Exercise requirements
Please output all of the entries exactly and omit any images they hold.
========
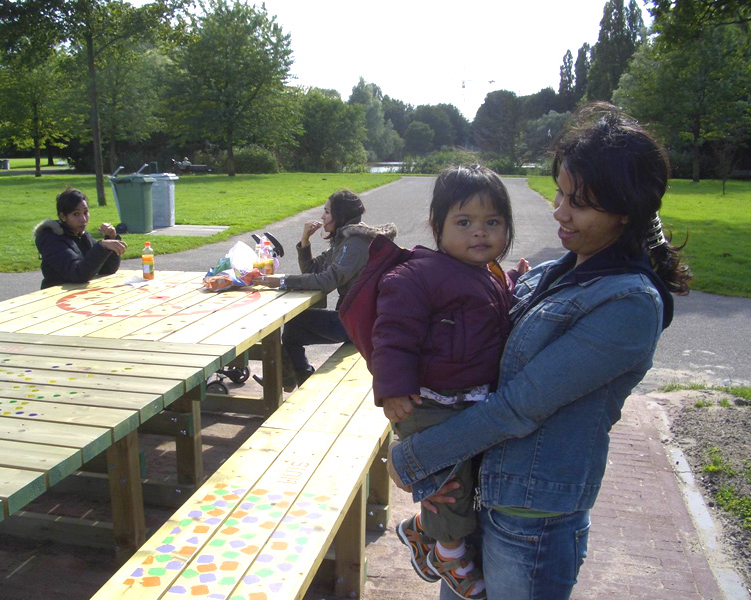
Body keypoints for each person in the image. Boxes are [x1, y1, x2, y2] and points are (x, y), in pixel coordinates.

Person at [387, 102, 691, 600]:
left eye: (579, 203)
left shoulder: (629, 303)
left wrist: (415, 458)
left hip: (532, 519)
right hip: (480, 495)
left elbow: (519, 405)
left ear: (626, 212)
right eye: (561, 193)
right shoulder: (557, 271)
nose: (559, 211)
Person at [346, 165, 524, 599]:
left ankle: (425, 531)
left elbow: (494, 312)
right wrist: (391, 388)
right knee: (450, 484)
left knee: (460, 475)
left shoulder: (490, 274)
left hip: (466, 399)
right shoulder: (419, 275)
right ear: (437, 227)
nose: (479, 233)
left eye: (492, 222)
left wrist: (518, 281)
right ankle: (447, 550)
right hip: (427, 402)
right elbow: (393, 333)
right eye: (464, 222)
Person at [253, 189, 396, 390]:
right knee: (294, 329)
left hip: (362, 323)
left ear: (341, 215)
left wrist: (283, 281)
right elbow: (312, 270)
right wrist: (305, 240)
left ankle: (296, 379)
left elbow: (328, 280)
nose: (322, 217)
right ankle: (295, 378)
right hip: (354, 317)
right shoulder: (345, 239)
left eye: (327, 212)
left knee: (295, 324)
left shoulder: (355, 242)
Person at [34, 187, 127, 289]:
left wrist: (110, 238)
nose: (83, 219)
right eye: (76, 214)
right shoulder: (52, 239)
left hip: (78, 295)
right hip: (52, 298)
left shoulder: (82, 235)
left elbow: (107, 269)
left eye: (86, 212)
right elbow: (78, 274)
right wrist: (102, 246)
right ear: (63, 216)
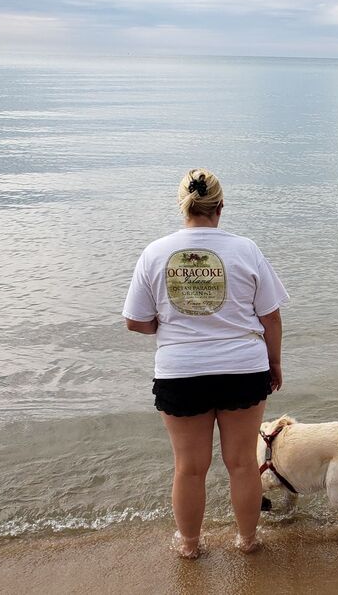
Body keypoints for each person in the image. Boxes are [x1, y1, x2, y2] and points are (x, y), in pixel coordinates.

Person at [122, 168, 289, 558]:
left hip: (181, 372)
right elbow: (271, 316)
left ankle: (190, 547)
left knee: (189, 468)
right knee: (243, 464)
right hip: (244, 368)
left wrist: (166, 326)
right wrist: (274, 363)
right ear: (221, 207)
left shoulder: (155, 252)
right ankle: (247, 541)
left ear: (182, 206)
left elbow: (135, 321)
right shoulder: (245, 249)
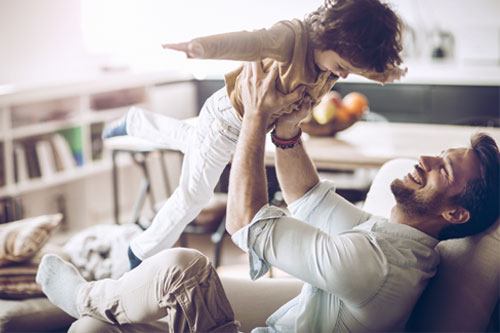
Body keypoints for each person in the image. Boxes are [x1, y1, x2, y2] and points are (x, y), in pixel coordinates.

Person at [36, 62, 499, 332]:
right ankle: (98, 304)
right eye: (440, 154)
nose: (426, 159)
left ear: (455, 212)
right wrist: (288, 128)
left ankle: (89, 294)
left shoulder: (376, 266)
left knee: (185, 268)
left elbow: (247, 223)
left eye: (445, 169)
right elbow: (309, 196)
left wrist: (256, 119)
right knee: (94, 329)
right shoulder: (397, 243)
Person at [102, 0, 407, 269]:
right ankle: (140, 251)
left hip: (243, 129)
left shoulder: (332, 58)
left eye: (349, 71)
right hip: (226, 122)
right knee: (194, 195)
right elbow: (250, 42)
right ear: (333, 38)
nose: (341, 75)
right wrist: (200, 47)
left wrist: (386, 73)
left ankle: (135, 121)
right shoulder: (292, 38)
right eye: (341, 66)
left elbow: (356, 64)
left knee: (192, 140)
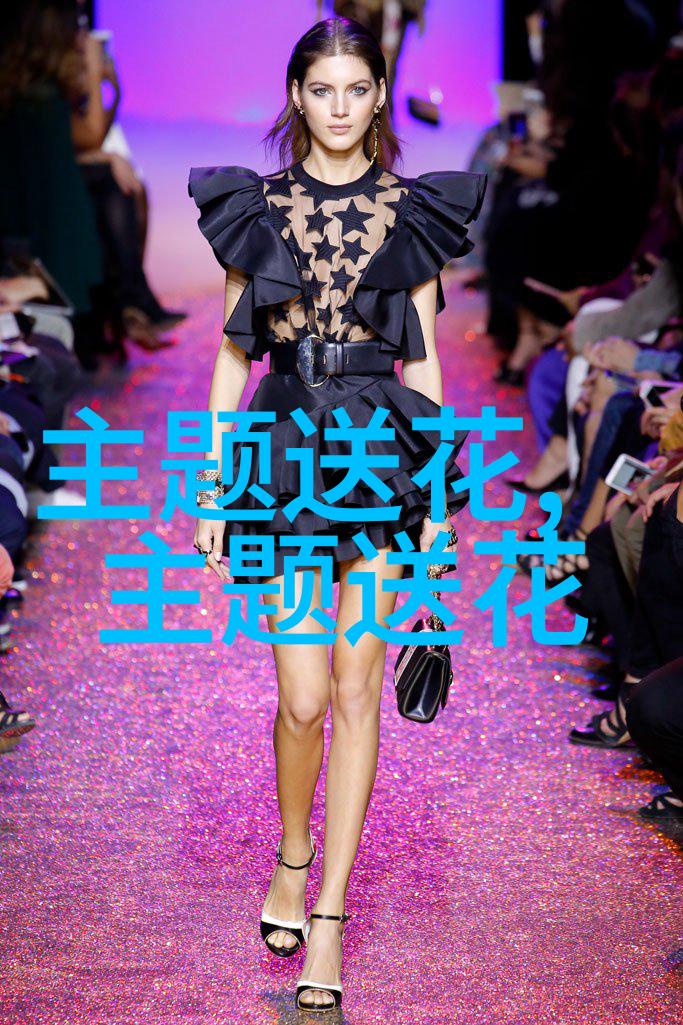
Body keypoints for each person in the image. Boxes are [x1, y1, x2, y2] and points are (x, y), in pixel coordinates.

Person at [187, 17, 485, 1012]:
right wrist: (213, 486)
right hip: (282, 457)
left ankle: (330, 912)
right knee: (303, 697)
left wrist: (435, 503)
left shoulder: (411, 210)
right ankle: (291, 850)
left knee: (357, 689)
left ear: (378, 94)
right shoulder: (255, 206)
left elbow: (425, 365)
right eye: (323, 90)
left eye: (358, 89)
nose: (341, 107)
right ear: (296, 96)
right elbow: (234, 353)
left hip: (380, 454)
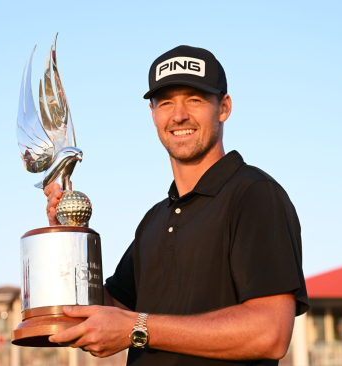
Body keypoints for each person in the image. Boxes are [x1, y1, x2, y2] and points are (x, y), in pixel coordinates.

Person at [44, 45, 309, 365]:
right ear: (153, 114)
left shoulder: (254, 195)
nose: (178, 115)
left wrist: (137, 329)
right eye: (166, 102)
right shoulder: (155, 219)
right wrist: (69, 241)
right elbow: (115, 309)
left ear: (223, 108)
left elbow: (269, 333)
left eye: (194, 100)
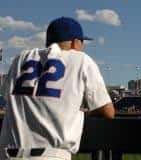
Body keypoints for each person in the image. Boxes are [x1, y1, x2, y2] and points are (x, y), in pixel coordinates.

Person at [0, 17, 115, 160]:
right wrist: (83, 114)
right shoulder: (81, 59)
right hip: (52, 154)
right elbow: (108, 111)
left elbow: (8, 99)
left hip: (8, 154)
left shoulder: (21, 58)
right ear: (75, 42)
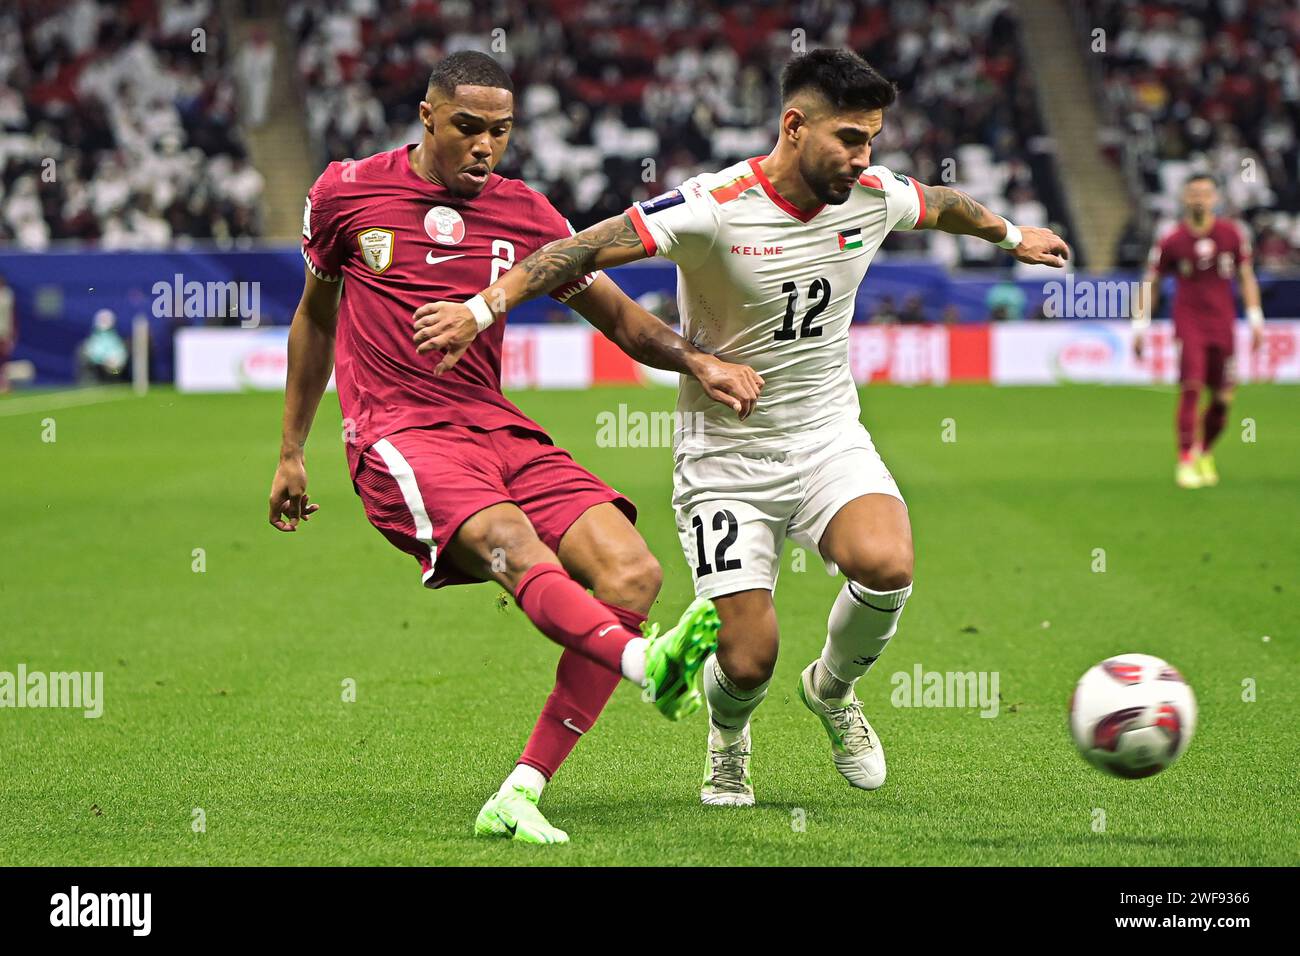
========
Solution for this task
Body keypoints for each person in the image. Boxes are [x1, y1, x2, y2] and points are (x, y), in pixel coordinates.

Person at [387, 102, 691, 600]:
left eye: (579, 203)
left shoulder: (629, 303)
left wrist: (415, 458)
left hip: (532, 519)
right hip: (480, 495)
left elbow: (519, 405)
left ear: (626, 212)
right eye: (561, 193)
right shoulder: (557, 271)
nose: (559, 211)
Person at [346, 165, 524, 599]:
left ankle: (425, 531)
left elbow: (494, 312)
right wrist: (391, 388)
right knee: (450, 484)
left knee: (460, 475)
left shoulder: (490, 274)
left hip: (466, 399)
right shoulder: (419, 275)
right ear: (437, 227)
nose: (479, 233)
left eye: (492, 222)
left wrist: (518, 281)
right ankle: (447, 550)
right hip: (427, 402)
right elbow: (393, 333)
right eye: (464, 222)
Person at [253, 189, 396, 390]:
right knee: (294, 329)
left hip: (362, 323)
left ear: (341, 215)
left wrist: (283, 281)
right elbow: (312, 270)
right wrist: (305, 240)
left ankle: (296, 379)
left elbow: (328, 280)
nose: (322, 217)
right ankle: (295, 378)
right hip: (354, 317)
right shoulder: (345, 239)
left eye: (327, 212)
left knee: (295, 324)
left shoulder: (355, 242)
Person at [34, 187, 127, 289]:
left wrist: (110, 238)
nose: (83, 219)
right eye: (76, 214)
right shoulder: (52, 239)
left hip: (78, 295)
right hip: (52, 298)
left shoulder: (82, 235)
left elbow: (107, 269)
left eye: (86, 212)
right elbow: (78, 274)
right wrist: (102, 246)
right ear: (63, 216)
Body keypoints for each person in the image. Boxes are [x1, y1, x2, y2] and points are (x, y), in pixel coordinates.

Person at [122, 168, 289, 558]:
left hip: (181, 372)
right elbow: (271, 316)
left ankle: (190, 547)
left knee: (189, 468)
right knee: (243, 464)
right hip: (244, 368)
left wrist: (166, 326)
right wrist: (274, 363)
right ear: (221, 207)
left shoulder: (155, 252)
right ankle: (247, 541)
left ear: (182, 206)
left elbow: (135, 321)
right shoulder: (245, 249)
Body keypoints for each person in the image. Boxes are [x1, y1, x2, y2] and points are (x, y), in pixel coordinates.

Person at [36, 62, 499, 332]:
right ankle: (98, 304)
right eye: (440, 154)
nose: (426, 159)
left ear: (455, 212)
right wrist: (288, 128)
left ankle: (89, 294)
left shoulder: (376, 266)
left knee: (185, 268)
left elbow: (247, 223)
left eye: (445, 169)
right elbow: (309, 196)
left wrist: (256, 119)
right knee: (94, 329)
right shoulder: (397, 243)
Person at [102, 0, 407, 269]:
right ankle: (140, 251)
left hip: (243, 129)
left shoulder: (332, 58)
left eye: (349, 71)
right hip: (226, 122)
right knee: (194, 195)
right elbow: (250, 42)
right ear: (333, 38)
nose: (341, 75)
right wrist: (200, 47)
left wrist: (386, 73)
left ankle: (135, 121)
right shoulder: (292, 38)
right eye: (341, 66)
left elbow: (356, 64)
left knee: (192, 140)
Body keypoints for each person in the image. Boxes are [x1, y1, x2, y2] and points are (x, y), in pixel coordinates.

Person at [187, 17, 485, 1012]:
right wrist: (213, 486)
right hip: (282, 457)
left ankle: (330, 912)
right knee: (303, 697)
left wrist: (435, 503)
left shoulder: (411, 210)
right ankle: (291, 850)
left knee: (357, 689)
left ear: (378, 94)
right shoulder: (255, 206)
left elbow: (425, 365)
right eye: (323, 90)
left eye: (358, 89)
nose: (341, 107)
right ear: (296, 96)
right elbow: (234, 353)
left hip: (380, 454)
Body keypoints for each person in the image. Boxes are [x1, y1, x2, y2] and points are (x, y), in pixel coordinates.

Person at [44, 45, 309, 365]:
right ear: (153, 114)
left shoulder: (254, 195)
nose: (178, 115)
left wrist: (137, 329)
right eye: (166, 102)
right shoulder: (155, 219)
right wrist: (69, 241)
right elbow: (115, 309)
left ear: (223, 108)
left elbow: (269, 333)
left eye: (194, 100)
Body keypoints for each person in the image. Boxes are [x1, y1, x2, y2] and points are (x, y), in pixel coordinates.

Person at [0, 17, 115, 160]:
right wrist: (83, 114)
right shoulder: (81, 59)
right hip: (52, 154)
right elbow: (108, 111)
left elbow: (8, 99)
left hip: (8, 154)
left shoulder: (21, 58)
right ear: (75, 42)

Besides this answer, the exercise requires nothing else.